Doing such operation on a vector will do the operation on all the elements of the vector.

Comparing 2 strings / numbers or whatever you want using ==. You can also compare vectors using the == operator which will return a vector of the result of the comparision for each elements.
All of this is also true for >, <, >=, <=.

The mean function will display the average value of a vector.

The median function will display the median value. (Value of the vector that is at the middle of the sorted list or the average of both middle values for even numbered vectors).

The standard deviation of a vector is given by the sd function. To summarize:

+ sd = sqrt(average(for each vector’s value ( sqrt(mean of vector - value))))

R can try to find correlation between vectors using the cor.test(vector1, vector2) function.

It can also try and calculate the linear model using the lm(vector1 ~ vector2) function.

3. Working with files

To list local files, use:

list.files()

Run a ".R" file from the interpreter using:

source("MyFile.R")

To load a csv file, use the read.csv function. This will return a Data Frame structure.
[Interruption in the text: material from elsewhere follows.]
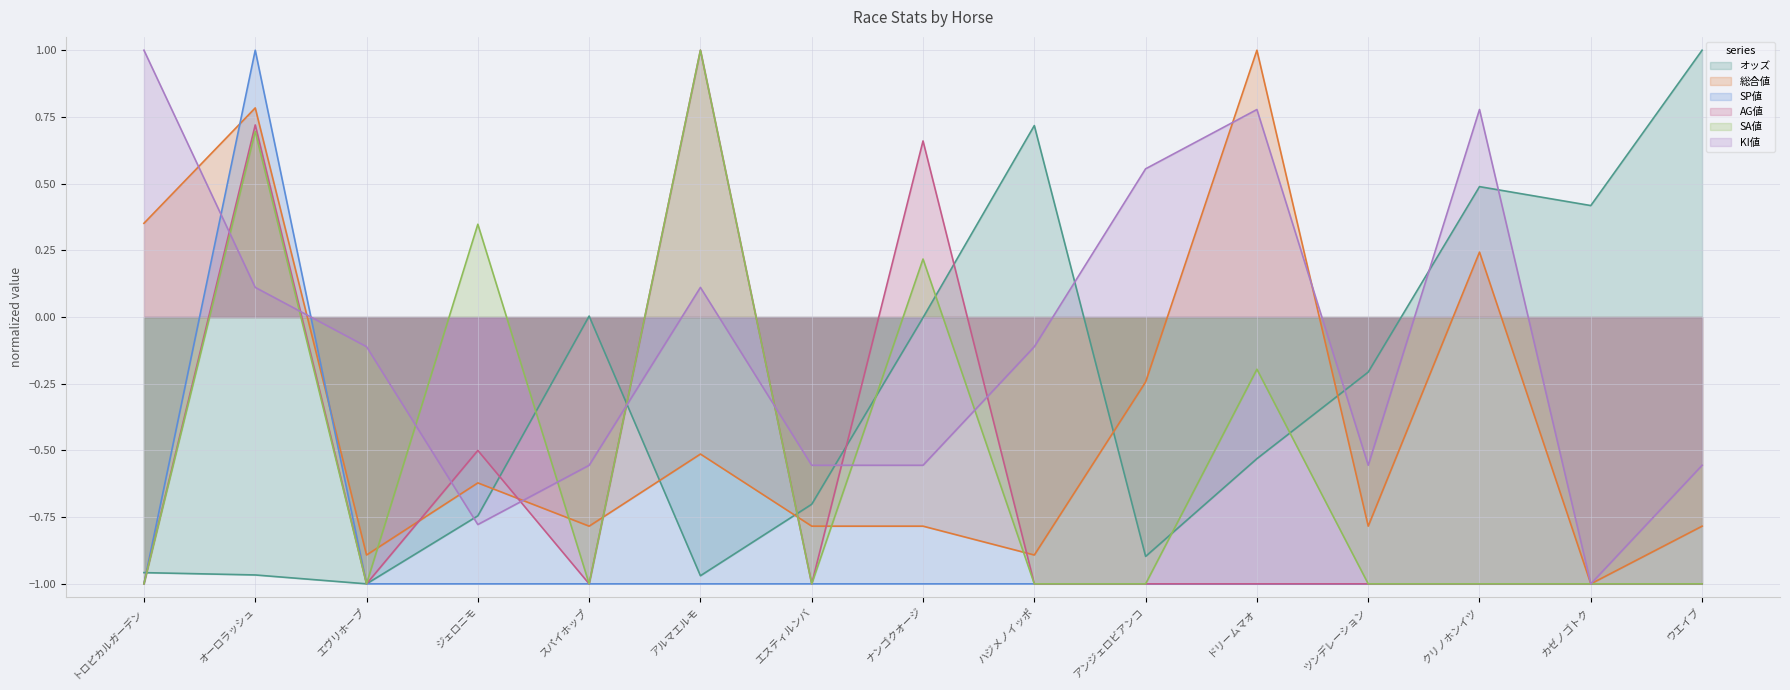

What is the maximum value shown in the chart?

1.0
read.csv("my_data_file.csv")

A tab-separated file can be loaded using the read.table function, specifying the separator and wether or not the file contains a header. If header is set to false, a new header will be created. It will return a data frame structure.

read.table("a_tsv_file.txt", sep="\t", header=TRUE)

4. Getting help

To get some help on a function, use the following command:

help(function_I_wanna_learn_about)

If you only want examples of it, use:

example(function_I_want_examples_about)

5. Drawing charts

Create a bar chart with a vector using the barplot function. You can set the name on the vector to have values on y-axis as shown in the above example.

my_vect <- c(3, 9, 2)
names(my_vect) <- c("France", "US", "UK")
barplot(my_vect)

Which would give a graph similar to this (this one is actually generated by google graph for this website needs):

Create a plot chart using the plot function. You must provide 2 vectors for this: one for the x-axis values and one for the y-axis values.

x <- seq(20, 100, 0.9)
y <- sqrt(x)
plot(x, y)

Add a line on a graph using abline(h = value_of_the_line)̀.

Draw a contour map of a matrix by usong the contour function.

m <- matrix(1, 10, 10)
m[2, 3] <- 0
contour(m)

Draw a 3D perspective with the persp function, setting the height with the expand parameter.

m <- matrix(1, 10, 10)
m[2, 3] <- 0
persp(m, expand=0.3)

The image dunction will display a 2D "heat" graph representation of the matrix.

m <- matrix(1, 10, 10)
m[2, 3] <- 0
image(m)
Note
You can use the "volcano" matrix that contains a sample data set to play with those functions.

6. Resources

R project official site: http://www.r-project.org/

Codeschool introduction to the R programming language (it’s free, you really should do that if you’re interested in R): http://tryr.codeschool.com

ggplot2 is a graphics package to install new packages from the Comprehensive R Archive Network (CRAN). You can get some help with the help(package = "ggplot2") command… Give it a try!